Ma lo sport è un maestro severo. Nel secondo set, le Tigri peccano di superbia: convinti di aver già vinto, i ragazzi staccano la spina. Sette errori al servizio e una gestione scriteriata della palla in attacco regalano il fianco al Gonzaga, che ne approfitta per conquistare il suo primo, storico set del campionato (25-21).

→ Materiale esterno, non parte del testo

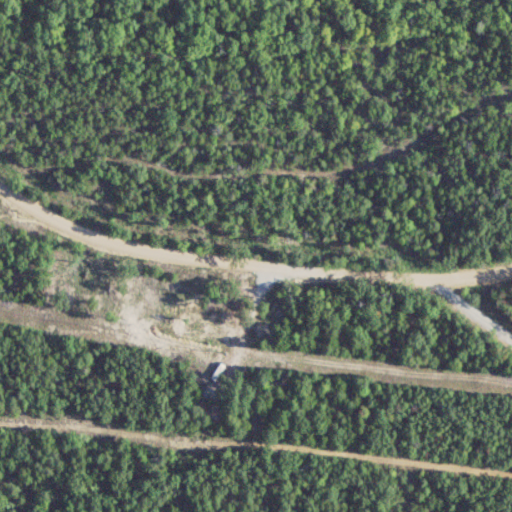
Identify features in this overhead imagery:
road: (258, 266)
road: (468, 275)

Arfini alza la voce: la rincorsa alla qualificazione
Il crollo psicologico è lì, a un passo. È in quel momento che Coach Arfini decide di scuotere le mura della palestra. Non è solo una questione di tecnica, è una questione di obiettivo. Lo staff tecnico ricorda ai ragazzi che i loro compagni malati li stanno guardando dalla diretta TV e quanto pesino quei punti per la qualificazione alla fase successiva: un traguardo che tutto il gruppo desidera sin dal primo giorno di allenamento.

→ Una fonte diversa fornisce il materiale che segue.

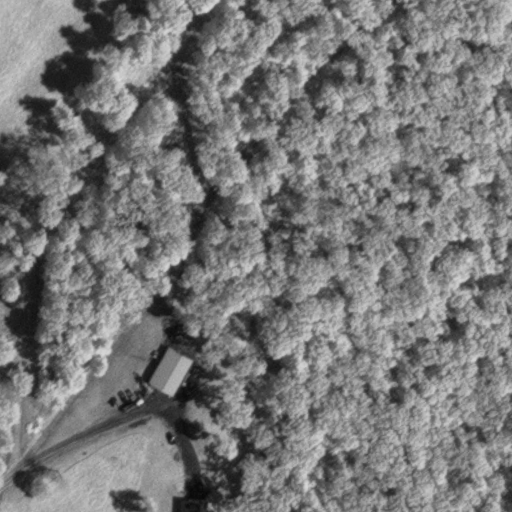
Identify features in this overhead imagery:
building: (173, 369)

Lo sguardo dei ragazzi cambia. Diventa incisivo, quasi feroce. Pavan, in veste di capitano, scuote i suoi dando incoraggiamenti a tutti!

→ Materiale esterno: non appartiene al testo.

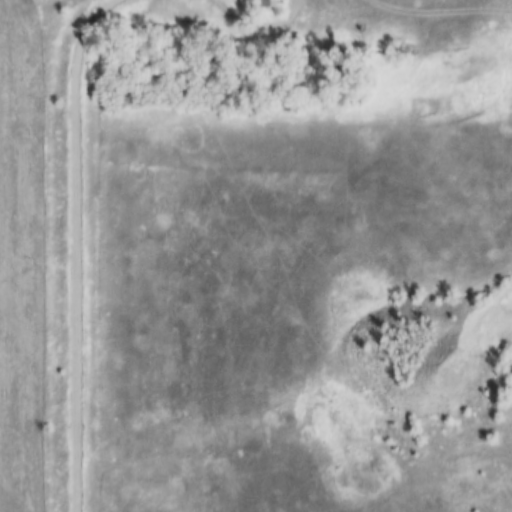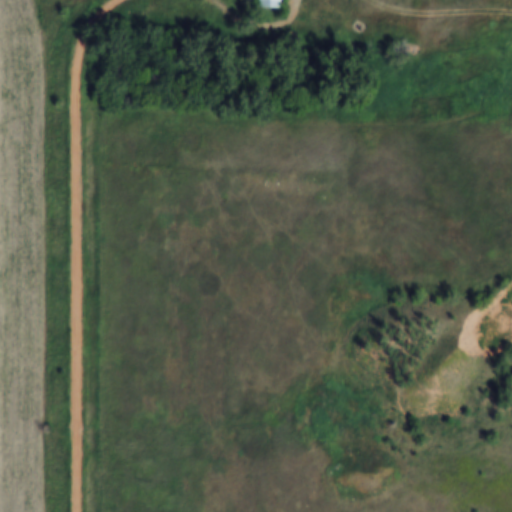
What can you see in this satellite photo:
building: (267, 3)
road: (422, 16)
road: (76, 110)
quarry: (444, 359)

Ma il Gonzaga, galvanizzato dal set appena vinto, prova a credere nell'impresa.
La concentrazione neroarancio però torna ai livelli di guardia e nel terzo set si apre una battaglia vera, giocata punto su punto, con il cuore in gola. I nostri ragazzi però hanno di nuovo l'obiettivo chiaro in testa e commettono molte meno sbavature. Dettagli che ci permettono di riportarci avanti e chiudere il set a nostro favore (21-25).
Mossa tattica e missione compiuta
Il quarto set è una guerra di nervi. Quando Siviero va in difficoltà in ricezione, Arfini estrae dal cilindro la mossa vincente: un giro in panchina per il bomber, il libero Pescatore a gestire la difesa nel turno di battuta e poi il rientro fulmineo di un Siviero rigenerato. È la svolta. La squadra riprende le redini del gioco e chiude i conti sul 21-25 con degli ottimi attacchi di Caccamese e una gestione intelligente della palla da parte di Pavan.
Natale neroarancio e un conto da saldare
Questa vittoria vale doppio. È la dimostrazione che l’Under 13 è una SQUADRA VERA, capace di vincere oltre le assenze e oltre la sfortuna. Ora è tempo di riposare e scartare i regali sotto l’albero con il sorriso di chi ha dato tutto.
Ma il riposo non durerà molto. Il calendario segna già una data in rosso: 11 Gennaio. Al rientro ci sarà il Vizzolo, e i nostri tigrotti hanno un conto aperto da saldare. La caccia alla qualificazione continua, e il ruggito del Crazy non è mai stato così forte!